The US Senate voted to confirm Kristen Clarke as the Assistant Attorney General for Civil Rights at the Justice Department. Clarke becomes the first woman and the first Black woman to be confirmed to lead the Civil Rights Division.

Clarke’s parents immigrated to New York from Jamaica a few years before her birth. She talked about her parents and how she grew up in an interview with ABA Journal in 2016 saying ” [I] grew up in a household that was about discipline, working hard in school and about making the most of every opportunity”.

Clarke attended Harvard University where she obtained a Bachelor’s degree in 1997. Clarke completed her Juris Doctor in 2000 at Columbia University.

Sherrilyn Ifill, President and Director-Counsel of the NAACP Legal Defense and Educational Fund, Inc. (LDF), issued the following statement regarding Kristen Clarke’s confirmation:

“The confirmation of Kristen Clarke as Assistant Attorney General for Civil Rights is momentous and deeply significant. Ms. Clarke, a former LDF attorney and lifelong civil rights lawyer, is supremely qualified for this position. Her highly distinguished career as an attorney working on myriad civil rights issues – including voting rights and election protection and educational equity — makes her the ideal choice to take the helm of the DOJ’s Civil Rights Division at this critical time. Her intellect, integrity, legal acumen, and commitment to civil rights are exactly what is needed to open a new chapter for the beleaguered Division.

“Ms. Clarke’s confirmation is a groundbreaking one. She is the first woman — and first Black woman — to be confirmed to lead the Civil Rights Division. She is also the fifth LDF alum to serve as leader of the Civil Rights Division. We are thrilled to celebrate this historic moment alongside Ms. Clarke and look forward to working with her and the entire DOJ leadership team as they undertake imperative civil rights enforcement work.
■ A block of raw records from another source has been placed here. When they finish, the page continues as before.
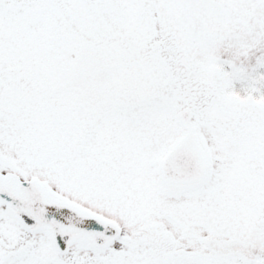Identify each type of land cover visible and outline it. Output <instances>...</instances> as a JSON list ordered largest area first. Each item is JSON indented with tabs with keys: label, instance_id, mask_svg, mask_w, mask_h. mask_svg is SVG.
Wrapping results in <instances>:
<instances>
[{
	"label": "snow or ice",
	"instance_id": "snow-or-ice-1",
	"mask_svg": "<svg viewBox=\"0 0 264 264\" xmlns=\"http://www.w3.org/2000/svg\"><path fill=\"white\" fill-rule=\"evenodd\" d=\"M0 264H264V0H0Z\"/></svg>",
	"mask_w": 264,
	"mask_h": 264
}]
</instances>
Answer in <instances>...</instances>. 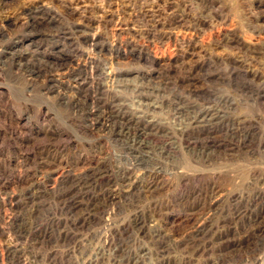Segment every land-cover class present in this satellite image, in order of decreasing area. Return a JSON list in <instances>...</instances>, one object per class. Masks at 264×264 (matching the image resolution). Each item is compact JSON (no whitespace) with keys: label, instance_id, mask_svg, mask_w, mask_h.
<instances>
[{"label":"rangeland","instance_id":"rangeland-1","mask_svg":"<svg viewBox=\"0 0 264 264\" xmlns=\"http://www.w3.org/2000/svg\"><path fill=\"white\" fill-rule=\"evenodd\" d=\"M0 264H264V0H0Z\"/></svg>","mask_w":264,"mask_h":264},{"label":"bare ground","instance_id":"bare-ground-1","mask_svg":"<svg viewBox=\"0 0 264 264\" xmlns=\"http://www.w3.org/2000/svg\"><path fill=\"white\" fill-rule=\"evenodd\" d=\"M131 120V119H130ZM129 122V121H128ZM131 122V121H130Z\"/></svg>","mask_w":264,"mask_h":264}]
</instances>
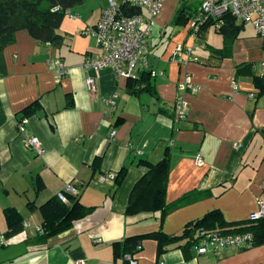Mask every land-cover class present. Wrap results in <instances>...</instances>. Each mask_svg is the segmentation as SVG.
<instances>
[{
    "label": "crops",
    "instance_id": "crops-1",
    "mask_svg": "<svg viewBox=\"0 0 264 264\" xmlns=\"http://www.w3.org/2000/svg\"><path fill=\"white\" fill-rule=\"evenodd\" d=\"M163 3L147 39L150 56L158 59L150 91L138 83L148 70L118 79L110 69L83 66L88 55L103 53L82 30L98 20L106 2L83 12V19L76 13L64 16L59 44L36 39L23 28L0 52V264H129L125 256H114L113 243L158 230L161 220L160 210L127 211L133 192V197L145 195L141 201L147 207L163 181L150 173L146 180L157 186L143 181L136 187L148 170L140 160L156 164L166 158L165 202L176 203L161 226L167 234H179L215 209L228 222L248 220L264 199V92L251 75H236L238 64L263 58L259 37L243 38V29L230 53L221 54L220 32L206 45L207 31L196 41L189 36L197 2L179 18V0ZM193 43L187 63L172 59L176 45ZM54 59L67 67L65 76L48 64ZM185 74L190 86L179 92ZM178 95L188 104L179 120L171 113ZM109 98L114 106L107 104ZM30 105L34 109L24 115ZM23 117L29 134L40 140L39 153L23 145L17 127ZM123 167L119 184L101 180ZM68 183L90 212L44 235L36 229L43 222L39 206ZM7 207L21 214L23 224L30 223L9 238L4 235ZM141 244L131 254L137 264H264V244L196 254L183 240L160 256L155 240Z\"/></svg>",
    "mask_w": 264,
    "mask_h": 264
},
{
    "label": "built area",
    "instance_id": "built-area-1",
    "mask_svg": "<svg viewBox=\"0 0 264 264\" xmlns=\"http://www.w3.org/2000/svg\"><path fill=\"white\" fill-rule=\"evenodd\" d=\"M164 0H106V5L101 9L98 20L93 24L85 25L82 34L93 37L96 45L103 51L101 55H88L83 63L86 70L110 69L116 78L139 77V72L148 70L152 76L158 74L150 64V50L147 39L152 32L153 23L160 13ZM139 10V12H134ZM69 10H67L68 12ZM66 12V13H67ZM231 14L237 23H250L256 30V35L261 41L263 58L252 64L264 75V0H199L196 12L191 16L189 35L196 41L201 26L210 20L223 22L225 14ZM75 17V15L72 14ZM195 44H178L172 52V59L181 63L190 60ZM48 64L58 72L60 77L67 74V67L58 59L50 60ZM92 77L87 78V84L93 87ZM190 86V76L185 74V80L178 84V91L183 92ZM233 88L238 89L233 82ZM250 97H254L250 93ZM107 104L114 106L113 98L107 100ZM188 104L183 96L176 98L173 114L176 119L186 117ZM28 118L19 120L17 127L22 136L23 145L39 153L42 151L40 140L28 132ZM115 131H112V135ZM201 157L196 162H201ZM116 174L107 173L101 176L102 181H114ZM67 194L78 195V190L72 183H68L64 190L58 193V198L68 202ZM258 208L250 214V219L255 220L264 216V199H259ZM30 226L29 222L23 224L24 228ZM42 232L41 226L36 227ZM252 233H227L219 229H199L197 238L193 243L196 254L215 252L219 249L234 247L236 249L248 247L252 243ZM98 241V240H97ZM142 244L137 246L141 249ZM129 264H137L131 254H126ZM77 264H86L84 260Z\"/></svg>",
    "mask_w": 264,
    "mask_h": 264
},
{
    "label": "trees",
    "instance_id": "trees-1",
    "mask_svg": "<svg viewBox=\"0 0 264 264\" xmlns=\"http://www.w3.org/2000/svg\"><path fill=\"white\" fill-rule=\"evenodd\" d=\"M84 0H0V52L9 44L14 42L15 33L19 29H27L30 34L44 42H51L59 44L62 42L61 34L58 29L62 23L67 10H70L77 5L83 3ZM186 11V10H185ZM181 12L177 17L184 15ZM139 12V10H134ZM222 24L219 26L218 32L222 34L224 39V47L221 54H229L232 42L238 37L240 32L244 29L243 24L236 22L231 14H225L222 17ZM218 20H210L205 22L199 32L198 36L201 38L206 29L211 25H216ZM243 26V27H242ZM147 76L142 77L138 83H146L140 90H151L150 72ZM236 75H251L254 83L264 92V75L262 73L256 74L253 71L252 63H240L236 66ZM34 105L26 107L23 111L24 115H28L33 110ZM173 117L174 114L171 112ZM166 158L162 161L153 164L147 160H140V164L148 168L142 176V179L136 184V187L141 182L147 181L153 187L155 182L150 178L146 180L148 174H155L162 179L160 187H156L155 194L149 205L143 206L141 200L145 199L144 194H136L130 199L127 206L128 212H139L143 210H160L161 220L158 230L131 235L126 237L122 242L113 243V250L115 257H124L126 254H132L137 250V246L145 239H153L157 242L158 256L166 252L170 246L185 241V245L193 246L197 238V231L199 229H219L227 233H246L251 232L252 243L250 246H259L264 244V216L258 219H248L245 221L228 222L224 218L223 213L219 209L207 212L202 217L188 222L179 234H167L161 226L165 216L172 211L175 204L165 202L166 181L168 166L165 163ZM126 168H122L116 174L114 181L119 184L125 175ZM156 185V184H155ZM157 186V185H156ZM135 187V188H136ZM68 202H64L58 196L50 198L48 201L39 206V211L42 215L43 234L46 235L55 231L63 225L68 224L74 218L85 216L89 210L82 205L78 195L67 194ZM30 204V203H28ZM5 218L8 225V230L5 232V237L9 238L18 234L23 229V218L21 214L14 207H7L4 210Z\"/></svg>",
    "mask_w": 264,
    "mask_h": 264
},
{
    "label": "rangeland",
    "instance_id": "rangeland-1",
    "mask_svg": "<svg viewBox=\"0 0 264 264\" xmlns=\"http://www.w3.org/2000/svg\"><path fill=\"white\" fill-rule=\"evenodd\" d=\"M106 0H84L82 4L77 5L76 7L72 8L71 10H69L66 13V17H70L72 14H81L82 19L84 16L83 12H92L93 9H95L97 6L103 5V3H105ZM197 2V7H198V0H179V11H178V15L185 11L186 8H189L191 5L195 4ZM164 4V3H163ZM163 6V5H162ZM194 8V6L191 7V9ZM186 12H188V10H186ZM189 21V19H188ZM190 24V23H188ZM218 26L217 25H211L209 26L206 31V35L208 34L207 39L203 42V44H207L210 42H213L214 40H218L219 37L217 36L218 32ZM254 33H256V30L254 28V26L250 23L244 24V30L241 33V37L243 38H248V37H252L254 35ZM199 44L201 43V41L198 42Z\"/></svg>",
    "mask_w": 264,
    "mask_h": 264
},
{
    "label": "water",
    "instance_id": "water-1",
    "mask_svg": "<svg viewBox=\"0 0 264 264\" xmlns=\"http://www.w3.org/2000/svg\"><path fill=\"white\" fill-rule=\"evenodd\" d=\"M149 61L153 69L155 70L158 59H155L153 56H150Z\"/></svg>",
    "mask_w": 264,
    "mask_h": 264
},
{
    "label": "bare ground",
    "instance_id": "bare-ground-1",
    "mask_svg": "<svg viewBox=\"0 0 264 264\" xmlns=\"http://www.w3.org/2000/svg\"><path fill=\"white\" fill-rule=\"evenodd\" d=\"M239 24H240V23H239ZM243 26H244V25H243ZM243 26H242V27H243ZM189 36H190V35H189ZM262 51H263V50H262Z\"/></svg>",
    "mask_w": 264,
    "mask_h": 264
}]
</instances>
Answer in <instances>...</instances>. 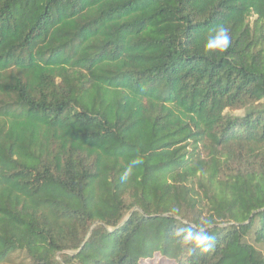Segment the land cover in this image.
<instances>
[{
	"label": "trees",
	"instance_id": "obj_1",
	"mask_svg": "<svg viewBox=\"0 0 264 264\" xmlns=\"http://www.w3.org/2000/svg\"><path fill=\"white\" fill-rule=\"evenodd\" d=\"M157 256L264 264V0H0V264Z\"/></svg>",
	"mask_w": 264,
	"mask_h": 264
},
{
	"label": "clouds",
	"instance_id": "obj_2",
	"mask_svg": "<svg viewBox=\"0 0 264 264\" xmlns=\"http://www.w3.org/2000/svg\"><path fill=\"white\" fill-rule=\"evenodd\" d=\"M231 45L230 29L224 24H217L208 29L206 39L204 42V50L207 53L215 54L226 51ZM141 163L140 160H132L125 168L120 176L121 182H127L133 173L136 165ZM178 210L173 209L172 215H175ZM173 235L180 244L190 245L194 249H199L201 252H209L213 247L214 236L211 235L206 229L199 228L197 230L191 227L177 228L174 230Z\"/></svg>",
	"mask_w": 264,
	"mask_h": 264
},
{
	"label": "rangeland",
	"instance_id": "obj_3",
	"mask_svg": "<svg viewBox=\"0 0 264 264\" xmlns=\"http://www.w3.org/2000/svg\"><path fill=\"white\" fill-rule=\"evenodd\" d=\"M143 264H166L165 261L160 260L159 257L157 256L156 258H154L153 260H148V262L143 263ZM173 264V263H170Z\"/></svg>",
	"mask_w": 264,
	"mask_h": 264
}]
</instances>
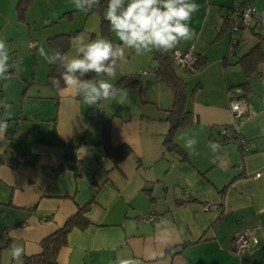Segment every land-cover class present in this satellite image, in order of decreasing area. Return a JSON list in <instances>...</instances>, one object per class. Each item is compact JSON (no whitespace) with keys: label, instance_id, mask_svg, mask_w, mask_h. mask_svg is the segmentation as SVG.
<instances>
[{"label":"crops","instance_id":"crops-1","mask_svg":"<svg viewBox=\"0 0 264 264\" xmlns=\"http://www.w3.org/2000/svg\"><path fill=\"white\" fill-rule=\"evenodd\" d=\"M17 2L0 0V39L20 68L10 67L16 72L7 88L0 81V100L8 105L0 107V121L8 123L0 133V264H22L24 256L38 255L41 241L84 207L88 226L67 234L55 264H117L118 257L135 264H264V23L241 29L230 53L227 19L241 3L254 6L262 19L264 0H192L200 6L189 24L195 36L169 52L194 46L198 65L180 74L172 64L186 82L184 107L192 121L173 134L181 154L164 148L172 93L147 62L155 49L143 55L126 50L115 78L104 77L128 89L124 104L90 106L73 90L47 84L49 63L38 49L50 53L48 38L74 31L108 39L99 34L101 17L77 10L73 0H33L20 20ZM109 30V40L120 44L110 25ZM73 38L66 55L74 54ZM132 81L140 86H126ZM245 82L247 92L239 87ZM238 97L246 98L253 114L228 136L235 131L243 138L246 154L237 141L210 144L221 139L222 126L233 124L228 103ZM189 139L196 141L194 150L185 147ZM108 146H126L129 153L115 162ZM202 204L218 207L202 212ZM154 210V221H142ZM243 230L257 244L237 256L231 243ZM13 245L24 248L19 260L10 255Z\"/></svg>","mask_w":264,"mask_h":264},{"label":"clouds","instance_id":"clouds-1","mask_svg":"<svg viewBox=\"0 0 264 264\" xmlns=\"http://www.w3.org/2000/svg\"><path fill=\"white\" fill-rule=\"evenodd\" d=\"M73 4L79 11H88L99 8L100 0H73ZM199 7L192 0H107L104 19L120 44L105 38L87 39L78 35L72 41V55L58 50L49 53L44 47L38 49V54L49 64L63 69L59 77H50V83L57 91L71 89L90 106L113 100L124 104L129 99L128 89L117 88L104 77L115 78L119 64L127 61L126 50L143 55L154 49L167 51L183 40L192 39L195 33L189 24ZM12 66L20 71L19 60L10 64L7 43L0 39V81L6 82L5 88L12 79ZM90 74L95 75L89 78ZM0 107L7 109L6 99L0 100ZM7 128V121H0V133H6ZM195 143L194 139L186 140L185 147L193 149ZM210 144L218 147L215 142ZM23 254V247H10L12 259L19 260ZM117 264H135V261L131 257H118Z\"/></svg>","mask_w":264,"mask_h":264},{"label":"trees","instance_id":"trees-1","mask_svg":"<svg viewBox=\"0 0 264 264\" xmlns=\"http://www.w3.org/2000/svg\"><path fill=\"white\" fill-rule=\"evenodd\" d=\"M32 1L33 0H18L15 8L17 18L23 20L25 12L27 11ZM106 7L107 0H100L99 8H93L91 9V12L98 14L101 17L100 35L110 39L109 23L102 17L103 11L106 9ZM79 32L80 31H74L65 34H57L48 38L46 42L50 53L52 50H58L62 53H65L69 49L72 38L75 37ZM257 49L258 47L255 48V51H257ZM169 52L170 50H155L153 55V65L151 67V72L154 74L157 80L167 85L172 93L171 104L166 108V120L170 124V127L169 131L165 135L164 148L167 152L175 151L178 154L179 151H177L178 149L173 143V134L175 130L179 128H184L186 126L192 125V121L190 113L186 111L184 107L185 101L187 99L186 82L183 81V79L179 77V75L176 73L175 68L172 65ZM251 54L252 53H249L246 57H249ZM11 61L14 62L15 58L11 59L10 62ZM194 68L198 69V65L196 63L194 64ZM62 71L63 69L58 67L57 65L49 64L46 78L47 84L52 86L50 83V77H59ZM10 72L14 74L16 72L15 68L11 69ZM243 72L246 75L249 71L246 67H243ZM94 75L95 74H90L89 78L93 77ZM62 86L63 81L61 80V87ZM126 86L139 87L140 83L138 81H132ZM115 87H121L120 82L117 83ZM239 87L242 88L243 92H247L246 82L240 84ZM231 141H237L236 135L233 134L231 136L221 137L218 142H216V140H211V142H215L217 145H219L221 142L228 143ZM106 151L115 160V162L124 158L129 153V149L126 146H121L115 149H111L108 146L106 148ZM179 154L181 153L179 152ZM87 209L88 207L80 209L75 215L67 219L65 224L60 229L54 231L51 235L43 239L40 243V253L34 256H24L22 258V264H55L56 254L61 248V246L65 244L67 234L74 228L83 230L88 226L89 222L85 217Z\"/></svg>","mask_w":264,"mask_h":264},{"label":"built area","instance_id":"built-area-1","mask_svg":"<svg viewBox=\"0 0 264 264\" xmlns=\"http://www.w3.org/2000/svg\"><path fill=\"white\" fill-rule=\"evenodd\" d=\"M227 19L230 22V31H231V46L229 47L230 53L233 51V47L236 44L235 36L241 29H248L249 26L253 21H261L259 18V14L254 6H251L247 3H241L238 5L233 6L231 12L228 14ZM259 24V23H258ZM264 25V24H262ZM35 45V42H29L28 46L30 48H33ZM194 46L188 47L186 50L181 51L178 49H175L170 54V59L172 64L181 69V70H188L190 72H195L196 69L194 68L195 64V58L193 55ZM229 111L232 114V125L230 127L228 126H222L219 129V135L220 137L228 136L230 135L229 132L237 125V123L244 118H247L253 114V110L244 97H238L230 99L228 103ZM233 131L232 133L235 135ZM232 134V135H233ZM237 137V144L239 145V149L242 154H246L249 151V147L247 142L241 138ZM24 160L23 156H18L17 161L19 163H22ZM187 198L188 193L186 190L181 191ZM216 204H202L201 205V211L202 212H210L215 211L217 209ZM142 221H154L156 219L155 210L151 213H144L141 217ZM257 244V238L247 230L240 231L236 233L232 239L231 243V252L237 256H240L241 254L247 252L249 249L254 247Z\"/></svg>","mask_w":264,"mask_h":264},{"label":"rangeland","instance_id":"rangeland-1","mask_svg":"<svg viewBox=\"0 0 264 264\" xmlns=\"http://www.w3.org/2000/svg\"><path fill=\"white\" fill-rule=\"evenodd\" d=\"M72 14H73V12H72ZM97 16H99V15L97 14ZM99 17H100V16H99ZM99 17H98V18H99ZM82 20H83V19H82ZM97 21H98V20H97ZM261 21H262V23H264V15H262V19H261ZM65 22H67L66 19H65V21H64L63 23H65ZM99 22H100V21H99ZM89 26H90V24H89ZM98 27H99V24H98ZM94 28H97V27L94 26ZM99 34H100V32H99ZM98 36H99V35H98ZM100 36H101V35H100ZM102 37H103V36H102ZM115 37H116V36H115ZM135 55H136V54H135ZM147 62H152L151 57L148 59ZM148 64H150V63H147V67H146V69H144V70H146V71H148V69L150 68V66H149ZM180 70H181V69L178 68V69H177V72L180 71ZM142 72H144V71H139L138 73H142ZM179 73L182 74L181 71H180Z\"/></svg>","mask_w":264,"mask_h":264},{"label":"water","instance_id":"water-1","mask_svg":"<svg viewBox=\"0 0 264 264\" xmlns=\"http://www.w3.org/2000/svg\"><path fill=\"white\" fill-rule=\"evenodd\" d=\"M166 106H167V96L163 95L160 100V107L164 109L166 108Z\"/></svg>","mask_w":264,"mask_h":264}]
</instances>
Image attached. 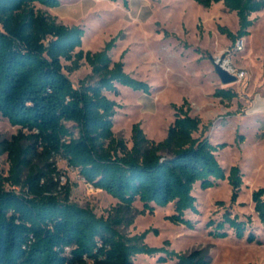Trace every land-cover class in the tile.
<instances>
[{"label":"trees","instance_id":"1","mask_svg":"<svg viewBox=\"0 0 264 264\" xmlns=\"http://www.w3.org/2000/svg\"><path fill=\"white\" fill-rule=\"evenodd\" d=\"M196 1L205 7L222 1L236 12V31L218 26L233 43L250 34L252 13L264 9V0ZM123 2L128 5V0ZM35 3L57 7L61 0H0V113L20 127L11 137L0 134V154L6 153L9 161L7 174L0 177V264H136L134 256L139 253L160 254L162 262L210 264L203 249L181 253L150 245L146 241L150 229L121 233L118 226L131 220L120 206L129 208L139 200L141 212L153 213L155 206L174 203V212L166 217L194 227L185 213L199 211L193 192L197 183L208 189L227 180L232 203L241 192V167L227 170L216 154L226 144H215L203 135L202 118L192 115L191 104L184 100L174 105L175 118L163 139L149 138L136 122L129 147L114 133L120 104L106 92L118 94L122 84L150 93L152 86L125 70L126 50L120 59L112 57L120 34L101 49L84 50V27L60 22ZM82 60L91 66V73L75 85L65 69H79ZM214 94L221 100L237 95L231 88H217ZM58 155L86 182L118 199L116 212L98 215L93 208L71 201L69 189L64 195L56 193L54 174L60 170L50 159ZM252 200L264 225V186L253 190ZM249 222L250 217L241 219L227 209L207 225L213 237L225 238L232 229L243 238ZM246 240L264 243L254 231Z\"/></svg>","mask_w":264,"mask_h":264},{"label":"rangeland","instance_id":"2","mask_svg":"<svg viewBox=\"0 0 264 264\" xmlns=\"http://www.w3.org/2000/svg\"><path fill=\"white\" fill-rule=\"evenodd\" d=\"M35 7L67 25L84 27V50L101 49L110 38L120 34L111 50L112 57L118 60L126 50L125 70L152 86L150 93L122 84H118V94L106 92L120 104L114 116V133L123 137L129 147L134 123L140 122L149 138L161 140L174 121V105L187 100L191 114L202 118L203 135L215 144H226L216 151L221 164L227 170L239 165L244 173V184L233 203L227 180H220L208 189L196 184L193 192L199 211L185 213L193 220L194 227L166 217L174 212V203L155 206L153 213L141 212L143 204L139 200L129 208L120 206L118 199L90 185L77 168L59 155L50 159L60 170L59 175L54 174L55 192L64 195L69 189L71 201L93 208L98 215L108 216L120 206L131 220L118 226L121 233L133 235L150 229L146 237L150 245H165L181 253L203 249L211 257L210 264H264V243L246 240L249 231L264 238V225L252 200L253 190L264 186V9L252 13L255 22L250 34L233 43L218 26L236 31L238 16L222 1L205 7L196 0H128L127 6L123 0H61L57 7L39 3ZM164 30L169 34L165 35ZM240 40L242 45L238 43ZM217 58L229 60L231 73L238 75L236 81L227 84L221 81L215 69ZM65 72L78 85L91 73V66L82 60L79 69L73 72L65 69ZM217 88H231L237 95L231 100H221L214 94ZM19 129L0 113L2 137H11ZM200 134L201 131L196 133ZM8 169L7 154H0V177ZM227 209L241 219L251 218L245 237H236L232 229L225 238L210 234L208 220H219ZM159 255L139 253L134 261L176 264L175 259L159 261Z\"/></svg>","mask_w":264,"mask_h":264},{"label":"water","instance_id":"3","mask_svg":"<svg viewBox=\"0 0 264 264\" xmlns=\"http://www.w3.org/2000/svg\"><path fill=\"white\" fill-rule=\"evenodd\" d=\"M215 69L218 73V75L221 78V81L224 84L231 83L237 80V75L234 73L229 72L227 69L223 68L221 65L216 64Z\"/></svg>","mask_w":264,"mask_h":264},{"label":"built area","instance_id":"4","mask_svg":"<svg viewBox=\"0 0 264 264\" xmlns=\"http://www.w3.org/2000/svg\"><path fill=\"white\" fill-rule=\"evenodd\" d=\"M238 43H239V45H242L243 44V40H240ZM215 63L221 65L223 68L227 69L229 72H231L233 70V68L231 67L228 59H224L223 61H220V58H217Z\"/></svg>","mask_w":264,"mask_h":264}]
</instances>
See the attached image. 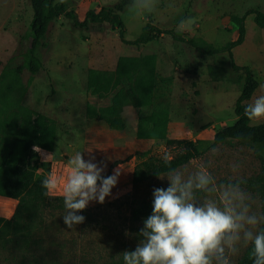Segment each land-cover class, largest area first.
<instances>
[{
	"label": "rangeland",
	"instance_id": "rangeland-1",
	"mask_svg": "<svg viewBox=\"0 0 264 264\" xmlns=\"http://www.w3.org/2000/svg\"><path fill=\"white\" fill-rule=\"evenodd\" d=\"M66 9L74 10L82 18L88 9L112 6L118 0H56ZM149 0H132L120 13L127 40L137 38L146 23L172 29L182 35L178 39L163 34L144 48L120 41L117 31L108 21L92 23L88 29L73 27L72 20L61 15L50 21L45 37L46 46H39L35 55L40 61L37 73L25 66L32 33V8L29 0H0V143L8 144L16 135L9 124L24 119L18 106L26 107L51 119L56 126V145L52 152L38 149L41 159L51 163L49 175L63 178L68 171L67 161L77 152L85 159L91 151L96 161L107 164L105 175L113 169L121 170L112 196L105 203L90 202L81 213L83 224L68 229L62 220L64 204L51 205L35 211V226L29 232L28 260L44 251L49 264H124L123 252L132 251L138 243L143 222L133 220L134 207L152 203L154 188H167L168 172L160 173L136 185L131 172L135 165L148 158L173 157L179 148L167 146L163 140L136 138L138 111L125 108L121 112V129L108 128L98 120H86L88 103L99 106L108 100L92 96L87 91L89 68L113 69L117 57L155 55L154 105L167 110L166 138H186L211 142L213 134L222 126L234 122V103L243 85L244 73L231 67L247 66L258 81L249 103L264 95V28L258 27L253 14L245 17V39L232 48V59L227 52H200L185 39H193L202 47L217 48L237 37L236 18L250 9L264 13V0H155L148 10ZM194 20L189 25L187 22ZM28 114H26L27 117ZM136 118V119H135ZM252 124L264 123L251 121ZM1 150V149H0ZM257 145L227 140L217 143L202 155L191 159L176 170L185 179L206 168L217 185L236 178L249 193L251 212H261V195L257 178L264 174L262 157ZM233 165H239L236 172ZM52 196H60L52 193ZM196 203L210 198L202 191L194 192ZM215 198V197H211ZM53 204H57L54 202ZM17 201L0 196V217L10 218ZM261 224V222H260ZM260 224L256 230H259ZM0 247V264H22L24 251ZM241 246L231 264L244 254Z\"/></svg>",
	"mask_w": 264,
	"mask_h": 264
},
{
	"label": "trees",
	"instance_id": "trees-1",
	"mask_svg": "<svg viewBox=\"0 0 264 264\" xmlns=\"http://www.w3.org/2000/svg\"><path fill=\"white\" fill-rule=\"evenodd\" d=\"M32 8V20L30 30L32 39L28 54L25 56V66L32 74L38 72L40 61L35 55L39 46H46L42 41L45 37L50 21L61 15L72 20L73 27L88 29L92 23L108 21L121 42L129 45L140 46L162 34H170L175 38L183 39L182 35L172 29H162L151 23H146L141 34L133 39L124 37L125 24L120 13L132 0H118L112 6H101L98 10L88 9L80 18L74 10L66 9L64 4L56 0H29ZM253 14L254 23L264 28V13L257 9H250L244 15L235 19L237 24L236 39L227 42L217 48L202 47L193 39H185L203 53L217 54L227 52L232 59V48L241 44L245 39L244 19ZM155 55L144 57H131L120 55L117 58L114 70L89 69L87 72V91L99 99H108L105 106H94L88 103L86 118L99 119L110 128L121 129L123 121L121 111L127 105L134 107L137 116L136 138L147 140H163L167 146L179 148L173 157L158 158L149 156L137 165L131 172L134 185L155 177L163 172L183 166L191 159L202 155L210 147L227 140H237L257 145L259 157L264 163V123L252 124L244 114L245 107L258 86V81L247 66H238L233 61L231 67L244 73L243 85L234 103L236 119L229 125L222 126L213 134L211 142L203 140H190L186 138H166L168 124L167 110L154 105L153 93L155 89ZM20 112H24V119L17 123L14 120L9 123L16 135L8 144L0 143V196L12 198L17 201L14 213L10 218L0 217V247L17 248L24 251L22 264H49L46 259L47 251L33 256L27 260L29 232L35 226V211L48 208L51 205H62L61 196L46 195V190L41 182L51 171V163L41 159L38 149L52 152L56 145V126L51 119L39 113H33L30 109L18 106ZM6 116L0 117V124H6ZM264 171V166H263ZM258 192L261 195V212L264 214V174L257 178ZM56 202L57 204H53ZM152 212V203H143L131 211L133 220L142 221ZM264 228L261 221L260 228ZM17 250V251H18ZM250 246L237 261V264H252L249 255ZM57 264V263H55Z\"/></svg>",
	"mask_w": 264,
	"mask_h": 264
},
{
	"label": "clouds",
	"instance_id": "clouds-1",
	"mask_svg": "<svg viewBox=\"0 0 264 264\" xmlns=\"http://www.w3.org/2000/svg\"><path fill=\"white\" fill-rule=\"evenodd\" d=\"M148 10L155 7L149 0ZM189 25L194 20L187 22ZM244 114L250 121L264 120V95L248 104ZM85 159L77 151L68 161V171L63 178L49 175L42 180L45 194L59 193L65 214L63 224L68 229L85 222L83 212L90 202L105 203L117 186L121 170L113 169L105 175L107 164L96 161L91 151ZM239 165H233L236 172ZM167 188H154L152 212L143 220L134 250L123 252L124 264H231L241 246H250L252 264H264V221L251 212V197L242 187L240 178L217 187L212 174L204 168L194 178H184L176 169L168 172ZM209 194L202 204H197L194 192ZM215 197V198H211Z\"/></svg>",
	"mask_w": 264,
	"mask_h": 264
},
{
	"label": "crops",
	"instance_id": "crops-1",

“Indeed, now that the DOJ’s leadership team is fully installed, we anticipate the Civil Rights Division will once again prioritize its stated purpose of upholding ‘the civil and constitutional rights of all Americans’. This restoration of the division’s long-held duty is urgently needed amid relentless threats to and infringements on rights and equality in this country — especially in the areas of voting and protester rights and protection from white supremacist violence. We are encouraged that the department is in capable hands and comprised of individuals immediately ready to carry out this vital work.”